Un arrêt récent de la Cour de justice de l’Union européenne va pénaliser le développement du marché de l’assurance. La Cour vient en effet d'interdire de discriminer les tarifs en fonction du sexe de l’assuré à partir de décembre 2012. Une décision qui suscitera de nombreuses récriminations.
Dans la lignée de la directive de 2004, la Cour vient d'interdire de discriminer les tarifs en fonction du sexe de l’assuré à partir de décembre 2012. Ce faisant elle empêche les assureurs de faire finement leur métier, en proposant les tarifs les plus proches des risques qu'ils couvrent. A n'en pas douter cette décision suscitera de nombreuses récriminations.

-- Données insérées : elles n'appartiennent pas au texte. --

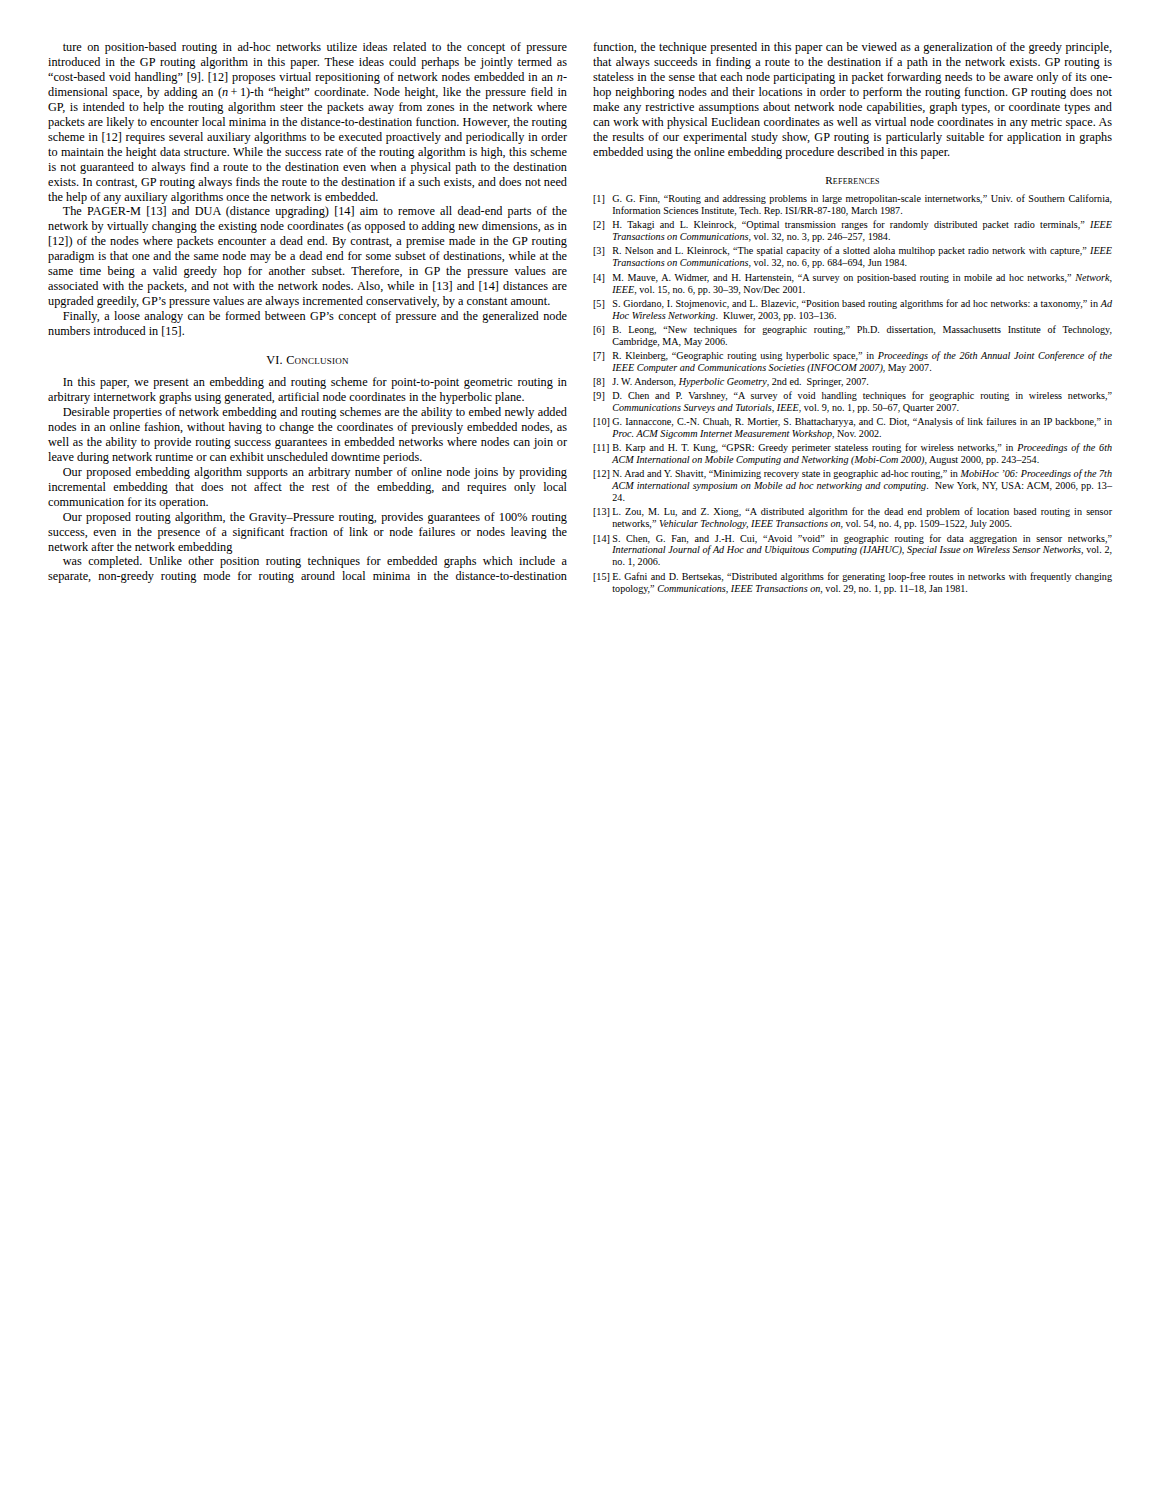ture on position-based routing in ad-hoc networks utilize ideas related to the concept of pressure introduced in the GP routing algorithm in this paper. These ideas could perhaps be jointly termed as “cost-based void handling” [9]. [12] proposes virtual repositioning of network nodes embedded in an n-dimensional space, by adding an (n + 1)-th “height” coordinate. Node height, like the pressure field in GP, is intended to help the routing algorithm steer the packets away from zones in the network where packets are likely to encounter local minima in the distance-to-destination function. However, the routing scheme in [12] requires several auxiliary algorithms to be executed proactively and periodically in order to maintain the height data structure. While the success rate of the routing algorithm is high, this scheme is not guaranteed to always find a route to the destination even when a physical path to the destination exists. In contrast, GP routing always finds the route to the destination if a such exists, and does not need the help of any auxiliary algorithms once the network is embedded.
The PAGER-M [13] and DUA (distance upgrading) [14] aim to remove all dead-end parts of the network by virtually changing the existing node coordinates (as opposed to adding new dimensions, as in [12]) of the nodes where packets encounter a dead end. By contrast, a premise made in the GP routing paradigm is that one and the same node may be a dead end for some subset of destinations, while at the same time being a valid greedy hop for another subset. Therefore, in GP the pressure values are associated with the packets, and not with the network nodes. Also, while in [13] and [14] distances are upgraded greedily, GP’s pressure values are always incremented conservatively, by a constant amount.
Finally, a loose analogy can be formed between GP’s concept of pressure and the generalized node numbers introduced in [15].
VI. Conclusion
In this paper, we present an embedding and routing scheme for point-to-point geometric routing in arbitrary internetwork graphs using generated, artificial node coordinates in the hyperbolic plane.
Desirable properties of network embedding and routing schemes are the ability to embed newly added nodes in an online fashion, without having to change the coordinates of previously embedded nodes, as well as the ability to provide routing success guarantees in embedded networks where nodes can join or leave during network runtime or can exhibit unscheduled downtime periods.
Our proposed embedding algorithm supports an arbitrary number of online node joins by providing incremental embedding that does not affect the rest of the embedding, and requires only local communication for its operation.
Our proposed routing algorithm, the Gravity–Pressure routing, provides guarantees of 100% routing success, even in the presence of a significant fraction of link or node failures or nodes leaving the network after the network embedding
was completed. Unlike other position routing techniques for embedded graphs which include a separate, non-greedy routing mode for routing around local minima in the distance-to-destination function, the technique presented in this paper can be viewed as a generalization of the greedy principle, that always succeeds in finding a route to the destination if a path in the network exists. GP routing is stateless in the sense that each node participating in packet forwarding needs to be aware only of its one-hop neighboring nodes and their locations in order to perform the routing function. GP routing does not make any restrictive assumptions about network node capabilities, graph types, or coordinate types and can work with physical Euclidean coordinates as well as virtual node coordinates in any metric space. As the results of our experimental study show, GP routing is particularly suitable for application in graphs embedded using the online embedding procedure described in this paper.
References
[1] G. G. Finn, “Routing and addressing problems in large metropolitan-scale internetworks,” Univ. of Southern California, Information Sciences Institute, Tech. Rep. ISI/RR-87-180, March 1987.
[2] H. Takagi and L. Kleinrock, “Optimal transmission ranges for randomly distributed packet radio terminals,” IEEE Transactions on Communications, vol. 32, no. 3, pp. 246–257, 1984.
[3] R. Nelson and L. Kleinrock, “The spatial capacity of a slotted aloha multihop packet radio network with capture,” IEEE Transactions on Communications, vol. 32, no. 6, pp. 684–694, Jun 1984.
[4] M. Mauve, A. Widmer, and H. Hartenstein, “A survey on position-based routing in mobile ad hoc networks,” Network, IEEE, vol. 15, no. 6, pp. 30–39, Nov/Dec 2001.
[5] S. Giordano, I. Stojmenovic, and L. Blazevic, “Position based routing algorithms for ad hoc networks: a taxonomy,” in Ad Hoc Wireless Networking. Kluwer, 2003, pp. 103–136.
[6] B. Leong, “New techniques for geographic routing,” Ph.D. dissertation, Massachusetts Institute of Technology, Cambridge, MA, May 2006.
[7] R. Kleinberg, “Geographic routing using hyperbolic space,” in Proceedings of the 26th Annual Joint Conference of the IEEE Computer and Communications Societies (INFOCOM 2007), May 2007.
[8] J. W. Anderson, Hyperbolic Geometry, 2nd ed. Springer, 2007.
[9] D. Chen and P. Varshney, “A survey of void handling techniques for geographic routing in wireless networks,” Communications Surveys and Tutorials, IEEE, vol. 9, no. 1, pp. 50–67, Quarter 2007.
[10] G. Iannaccone, C.-N. Chuah, R. Mortier, S. Bhattacharyya, and C. Diot, “Analysis of link failures in an IP backbone,” in Proc. ACM Sigcomm Internet Measurement Workshop, Nov. 2002.
[11] B. Karp and H. T. Kung, “GPSR: Greedy perimeter stateless routing for wireless networks,” in Proceedings of the 6th ACM International on Mobile Computing and Networking (Mobi-Com 2000), August 2000, pp. 243–254.
[12] N. Arad and Y. Shavitt, “Minimizing recovery state in geographic ad-hoc routing,” in MobiHoc ’06: Proceedings of the 7th ACM international symposium on Mobile ad hoc networking and computing. New York, NY, USA: ACM, 2006, pp. 13–24.
[13] L. Zou, M. Lu, and Z. Xiong, “A distributed algorithm for the dead end problem of location based routing in sensor networks,” Vehicular Technology, IEEE Transactions on, vol. 54, no. 4, pp. 1509–1522, July 2005.
[14] S. Chen, G. Fan, and J.-H. Cui, “Avoid ”void” in geographic routing for data aggregation in sensor networks,” International Journal of Ad Hoc and Ubiquitous Computing (IJAHUC), Special Issue on Wireless Sensor Networks, vol. 2, no. 1, 2006.
[15] E. Gafni and D. Bertsekas, “Distributed algorithms for generating loop-free routes in networks with frequently changing topology,” Communications, IEEE Transactions on, vol. 29, no. 1, pp. 11–18, Jan 1981.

A l'origine du problème, une mauvaise perception de l’intérêt de la différenciation des contrats selon les populations couvertes. Les assureurs ont pris l’habitude de différencier les tarifs selon leurs connaissances statistiques des risques qu’ils prennent en charge. C’est ainsi qu’ils prennent en compte depuis des siècles l’espérance de vie dans la tarification des contrats de rente. C’est pourquoi les hommes, qui vivent en moyenne moins longtemps que les femmes, ont accès à des contrats de rente plus intéressants. Dans la mesure où leur probabilité de décès est plus forte, leur assureur peut en effet leur proposer des revenus garantis à vie plus importants. De même les assureurs ont pris l’habitude de différencier les tarifs d’assurance automobile selon le sexe. C’est grâce à cela que femmes, ayant statistiquement moins d’accidents que les hommes, ont accès à des tarifs plus attractifs. Ce faisant les assureurs, loin de céder une quelconque misogynie lorsqu’ils vendent des rentes ou de chercher à se racheter lorsqu’ils font de l’assurance automobile, proposent à chacun le tarif le plus juste.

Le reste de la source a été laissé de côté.